La réforme politique de 2014 au Mexique, publiée dans le Journal Officiel de la Fédération (DOF) le 10 février de cette année, a modifié les règles du jeu électoral, et remué les bases de la représentativité politique. Bien qu’il s’agisse d’un phénomène global, la réforme électorale au Mexique symbolise un pas de plus vers l’autodestruction des partis politiques (pour en savoir plus sur le déclin des partis politiques: http://lavoznet.blogspot.com.br/2016/06/el-suicidio-de-los-partidos-politicos-y.html).
La lutte électorale bat de nouveaux records en termes de perte de popularité. Cette dernière n’avait pas été aussi basse depuis la Révolution mexicaine. De plus, de nouveaux acteurs (non partisans) entrent sur la scène politique.

= Consigne =
Dans le texte sur la réforme politique au Mexique, reprenez le passage commençant par « La réforme politique » et allant jusqu'à « la scène politique. », en changeant « lutte électorale » en « compétition électorale ». Les items n'ont aucun lien avec le texte.

= Lignes de données =
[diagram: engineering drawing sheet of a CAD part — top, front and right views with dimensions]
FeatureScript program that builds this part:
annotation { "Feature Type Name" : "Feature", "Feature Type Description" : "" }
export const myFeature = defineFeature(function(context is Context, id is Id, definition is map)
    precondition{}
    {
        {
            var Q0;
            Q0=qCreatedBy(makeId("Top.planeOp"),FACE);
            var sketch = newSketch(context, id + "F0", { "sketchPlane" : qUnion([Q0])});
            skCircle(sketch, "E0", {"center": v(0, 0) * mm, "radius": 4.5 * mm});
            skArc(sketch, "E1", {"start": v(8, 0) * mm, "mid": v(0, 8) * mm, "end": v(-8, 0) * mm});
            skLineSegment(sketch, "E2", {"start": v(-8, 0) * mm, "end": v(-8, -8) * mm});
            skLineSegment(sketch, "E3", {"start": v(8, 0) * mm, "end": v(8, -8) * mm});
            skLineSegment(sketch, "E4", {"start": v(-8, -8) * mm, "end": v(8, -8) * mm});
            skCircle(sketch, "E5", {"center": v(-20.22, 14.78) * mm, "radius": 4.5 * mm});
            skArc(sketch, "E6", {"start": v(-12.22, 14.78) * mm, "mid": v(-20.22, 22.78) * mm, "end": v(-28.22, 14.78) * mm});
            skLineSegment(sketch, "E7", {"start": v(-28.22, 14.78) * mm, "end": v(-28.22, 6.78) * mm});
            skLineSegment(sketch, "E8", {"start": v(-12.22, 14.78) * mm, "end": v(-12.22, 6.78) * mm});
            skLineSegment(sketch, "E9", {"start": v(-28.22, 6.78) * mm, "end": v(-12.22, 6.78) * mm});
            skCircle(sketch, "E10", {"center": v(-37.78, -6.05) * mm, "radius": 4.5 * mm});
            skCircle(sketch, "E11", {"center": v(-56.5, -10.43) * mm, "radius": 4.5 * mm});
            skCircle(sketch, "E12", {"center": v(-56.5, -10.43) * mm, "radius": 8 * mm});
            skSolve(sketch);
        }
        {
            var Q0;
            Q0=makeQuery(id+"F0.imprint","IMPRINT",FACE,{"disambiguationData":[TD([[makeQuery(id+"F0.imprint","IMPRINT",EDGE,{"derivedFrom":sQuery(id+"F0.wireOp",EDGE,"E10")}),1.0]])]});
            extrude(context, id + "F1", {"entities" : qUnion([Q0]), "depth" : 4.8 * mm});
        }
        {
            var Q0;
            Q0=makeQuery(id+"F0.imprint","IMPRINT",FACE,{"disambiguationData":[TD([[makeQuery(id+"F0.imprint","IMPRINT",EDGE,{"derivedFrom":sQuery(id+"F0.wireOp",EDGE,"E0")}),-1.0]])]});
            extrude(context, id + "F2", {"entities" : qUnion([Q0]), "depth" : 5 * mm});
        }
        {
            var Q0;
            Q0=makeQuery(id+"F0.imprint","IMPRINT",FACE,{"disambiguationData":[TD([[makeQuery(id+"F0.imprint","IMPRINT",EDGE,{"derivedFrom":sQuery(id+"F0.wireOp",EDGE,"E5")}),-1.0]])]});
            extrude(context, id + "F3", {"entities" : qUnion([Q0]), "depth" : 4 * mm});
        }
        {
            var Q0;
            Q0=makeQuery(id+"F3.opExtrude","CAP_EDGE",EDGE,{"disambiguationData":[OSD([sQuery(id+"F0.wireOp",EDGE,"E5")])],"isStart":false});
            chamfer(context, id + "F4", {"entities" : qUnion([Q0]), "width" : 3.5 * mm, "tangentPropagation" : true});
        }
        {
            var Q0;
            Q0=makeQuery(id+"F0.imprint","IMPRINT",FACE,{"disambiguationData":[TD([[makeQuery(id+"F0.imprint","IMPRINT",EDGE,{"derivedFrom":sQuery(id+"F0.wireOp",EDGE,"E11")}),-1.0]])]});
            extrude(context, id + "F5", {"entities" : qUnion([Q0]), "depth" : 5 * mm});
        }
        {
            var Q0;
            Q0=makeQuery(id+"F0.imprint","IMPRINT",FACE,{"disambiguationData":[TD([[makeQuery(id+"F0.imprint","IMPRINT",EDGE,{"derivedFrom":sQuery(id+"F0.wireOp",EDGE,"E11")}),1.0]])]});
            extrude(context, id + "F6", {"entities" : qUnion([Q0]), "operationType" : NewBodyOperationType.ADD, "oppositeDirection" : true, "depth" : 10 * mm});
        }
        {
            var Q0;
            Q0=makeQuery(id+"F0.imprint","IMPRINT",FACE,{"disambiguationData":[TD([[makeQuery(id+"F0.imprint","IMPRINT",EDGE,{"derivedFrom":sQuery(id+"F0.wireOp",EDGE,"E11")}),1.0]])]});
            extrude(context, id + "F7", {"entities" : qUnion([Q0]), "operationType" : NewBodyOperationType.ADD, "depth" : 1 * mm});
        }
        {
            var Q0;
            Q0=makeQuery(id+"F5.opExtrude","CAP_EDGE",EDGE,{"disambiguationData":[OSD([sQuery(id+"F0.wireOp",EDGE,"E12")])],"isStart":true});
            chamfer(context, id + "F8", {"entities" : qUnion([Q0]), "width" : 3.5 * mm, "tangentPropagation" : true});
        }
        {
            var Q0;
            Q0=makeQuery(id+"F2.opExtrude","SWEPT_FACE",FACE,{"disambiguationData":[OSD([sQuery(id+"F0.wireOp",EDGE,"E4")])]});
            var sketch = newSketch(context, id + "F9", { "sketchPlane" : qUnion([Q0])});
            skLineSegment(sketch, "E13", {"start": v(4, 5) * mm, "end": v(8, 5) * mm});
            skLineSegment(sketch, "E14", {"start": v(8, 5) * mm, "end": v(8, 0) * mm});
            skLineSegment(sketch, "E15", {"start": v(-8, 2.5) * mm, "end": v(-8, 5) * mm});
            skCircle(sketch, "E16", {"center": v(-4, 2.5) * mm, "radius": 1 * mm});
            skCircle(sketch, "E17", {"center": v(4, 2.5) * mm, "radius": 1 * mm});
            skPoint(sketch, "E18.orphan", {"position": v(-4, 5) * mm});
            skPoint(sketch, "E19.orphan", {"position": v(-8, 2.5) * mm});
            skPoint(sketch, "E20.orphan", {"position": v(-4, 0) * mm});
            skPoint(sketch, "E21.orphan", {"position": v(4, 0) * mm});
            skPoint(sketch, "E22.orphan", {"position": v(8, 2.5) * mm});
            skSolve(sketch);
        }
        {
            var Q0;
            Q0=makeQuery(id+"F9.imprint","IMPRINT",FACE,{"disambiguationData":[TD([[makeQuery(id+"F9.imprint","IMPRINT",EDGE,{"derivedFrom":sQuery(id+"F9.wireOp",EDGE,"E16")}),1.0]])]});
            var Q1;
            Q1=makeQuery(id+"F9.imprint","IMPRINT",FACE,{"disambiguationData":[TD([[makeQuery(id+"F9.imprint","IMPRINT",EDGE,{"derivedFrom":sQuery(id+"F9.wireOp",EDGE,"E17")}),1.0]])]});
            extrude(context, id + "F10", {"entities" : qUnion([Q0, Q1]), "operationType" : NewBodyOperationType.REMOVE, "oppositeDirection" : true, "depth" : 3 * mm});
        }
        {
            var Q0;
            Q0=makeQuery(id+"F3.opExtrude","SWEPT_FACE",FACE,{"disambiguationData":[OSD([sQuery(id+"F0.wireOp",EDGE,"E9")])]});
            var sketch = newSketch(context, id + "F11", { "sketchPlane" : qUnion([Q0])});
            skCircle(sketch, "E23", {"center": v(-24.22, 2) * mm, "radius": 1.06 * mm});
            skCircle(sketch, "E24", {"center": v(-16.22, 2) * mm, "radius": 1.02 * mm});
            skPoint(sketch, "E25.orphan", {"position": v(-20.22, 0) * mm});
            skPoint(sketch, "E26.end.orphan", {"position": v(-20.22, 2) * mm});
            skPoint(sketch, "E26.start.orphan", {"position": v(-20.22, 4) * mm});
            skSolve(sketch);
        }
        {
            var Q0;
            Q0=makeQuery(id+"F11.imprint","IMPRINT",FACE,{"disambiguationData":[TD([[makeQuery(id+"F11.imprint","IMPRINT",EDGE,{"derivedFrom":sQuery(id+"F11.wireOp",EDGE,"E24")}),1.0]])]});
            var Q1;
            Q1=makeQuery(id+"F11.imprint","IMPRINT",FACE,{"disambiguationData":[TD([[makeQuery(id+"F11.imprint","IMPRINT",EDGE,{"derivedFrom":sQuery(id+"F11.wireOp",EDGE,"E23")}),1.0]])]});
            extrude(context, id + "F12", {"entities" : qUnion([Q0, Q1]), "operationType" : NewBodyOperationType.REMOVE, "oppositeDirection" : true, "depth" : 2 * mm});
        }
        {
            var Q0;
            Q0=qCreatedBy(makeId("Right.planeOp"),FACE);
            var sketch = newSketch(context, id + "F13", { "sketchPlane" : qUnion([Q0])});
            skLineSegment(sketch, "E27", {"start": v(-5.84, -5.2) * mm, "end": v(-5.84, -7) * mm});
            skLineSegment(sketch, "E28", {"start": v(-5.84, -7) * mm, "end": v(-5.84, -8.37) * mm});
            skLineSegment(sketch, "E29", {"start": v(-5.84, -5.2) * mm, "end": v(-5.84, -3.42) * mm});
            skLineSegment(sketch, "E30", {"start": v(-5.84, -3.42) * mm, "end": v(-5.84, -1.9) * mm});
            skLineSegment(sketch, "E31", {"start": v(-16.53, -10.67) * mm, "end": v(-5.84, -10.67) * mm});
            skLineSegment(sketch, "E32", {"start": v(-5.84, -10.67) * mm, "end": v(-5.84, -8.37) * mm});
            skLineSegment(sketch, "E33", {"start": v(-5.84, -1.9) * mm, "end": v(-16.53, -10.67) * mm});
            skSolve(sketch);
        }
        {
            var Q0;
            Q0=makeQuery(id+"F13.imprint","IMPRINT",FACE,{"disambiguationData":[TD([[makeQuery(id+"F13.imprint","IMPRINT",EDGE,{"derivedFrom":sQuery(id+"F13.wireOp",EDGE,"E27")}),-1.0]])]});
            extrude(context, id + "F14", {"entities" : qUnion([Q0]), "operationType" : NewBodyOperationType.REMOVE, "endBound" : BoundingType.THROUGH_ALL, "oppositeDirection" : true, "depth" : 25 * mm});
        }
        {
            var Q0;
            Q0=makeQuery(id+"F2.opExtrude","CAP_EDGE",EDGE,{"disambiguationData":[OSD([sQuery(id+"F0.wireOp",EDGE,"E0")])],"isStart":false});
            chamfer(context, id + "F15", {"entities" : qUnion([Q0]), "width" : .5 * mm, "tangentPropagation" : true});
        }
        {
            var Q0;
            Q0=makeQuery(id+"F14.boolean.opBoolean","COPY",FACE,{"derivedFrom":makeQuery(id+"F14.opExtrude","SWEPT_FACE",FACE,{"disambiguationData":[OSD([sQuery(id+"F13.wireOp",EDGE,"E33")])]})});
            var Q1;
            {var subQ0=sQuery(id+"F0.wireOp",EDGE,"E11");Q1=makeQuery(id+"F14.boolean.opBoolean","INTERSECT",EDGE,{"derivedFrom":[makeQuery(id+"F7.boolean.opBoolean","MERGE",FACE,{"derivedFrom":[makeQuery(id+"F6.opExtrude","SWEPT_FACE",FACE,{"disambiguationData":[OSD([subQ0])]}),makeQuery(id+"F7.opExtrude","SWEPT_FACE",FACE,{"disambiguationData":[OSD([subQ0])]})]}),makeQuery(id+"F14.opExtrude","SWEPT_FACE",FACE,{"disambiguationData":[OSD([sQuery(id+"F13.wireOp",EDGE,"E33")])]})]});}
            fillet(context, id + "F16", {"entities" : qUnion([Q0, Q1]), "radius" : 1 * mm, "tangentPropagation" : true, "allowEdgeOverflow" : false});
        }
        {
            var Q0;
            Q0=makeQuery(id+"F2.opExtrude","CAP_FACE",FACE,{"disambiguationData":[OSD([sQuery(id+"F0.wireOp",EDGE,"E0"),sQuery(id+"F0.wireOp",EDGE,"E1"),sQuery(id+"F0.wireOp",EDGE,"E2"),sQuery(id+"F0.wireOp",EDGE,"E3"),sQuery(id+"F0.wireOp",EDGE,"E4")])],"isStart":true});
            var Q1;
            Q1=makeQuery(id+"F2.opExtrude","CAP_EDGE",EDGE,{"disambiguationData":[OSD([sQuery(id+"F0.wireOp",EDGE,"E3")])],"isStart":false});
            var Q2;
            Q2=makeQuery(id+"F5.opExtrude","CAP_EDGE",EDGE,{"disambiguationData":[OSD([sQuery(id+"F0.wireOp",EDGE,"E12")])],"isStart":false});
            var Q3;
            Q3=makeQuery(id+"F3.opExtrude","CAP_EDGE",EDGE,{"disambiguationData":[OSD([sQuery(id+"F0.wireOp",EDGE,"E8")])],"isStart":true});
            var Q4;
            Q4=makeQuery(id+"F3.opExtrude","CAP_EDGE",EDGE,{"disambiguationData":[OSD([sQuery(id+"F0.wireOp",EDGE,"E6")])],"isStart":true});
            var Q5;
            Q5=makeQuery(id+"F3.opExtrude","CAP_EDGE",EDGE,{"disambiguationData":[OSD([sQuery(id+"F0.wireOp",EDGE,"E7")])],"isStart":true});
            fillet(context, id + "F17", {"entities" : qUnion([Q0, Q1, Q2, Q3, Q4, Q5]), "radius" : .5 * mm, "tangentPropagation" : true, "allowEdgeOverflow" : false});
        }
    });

= Réponse =
La réforme politique de 2014 au Mexique, publiée dans le Journal Officiel de la Fédération (DOF) le 10 février de cette année, a modifié les règles du jeu électoral, et remué les bases de la représentativité politique. Bien qu’il s’agisse d’un phénomène global, la réforme électorale au Mexique symbolise un pas de plus vers l’autodestruction des partis politiques (pour en savoir plus sur le déclin des partis politiques: http://lavoznet.blogspot.com.br/2016/06/el-suicidio-de-los-partidos-politicos-y.html).
La compétition électorale bat de nouveaux records en termes de perte de popularité. Cette dernière n’avait pas été aussi basse depuis la Révolution mexicaine. De plus, de nouveaux acteurs (non partisans) entrent sur la scène politique.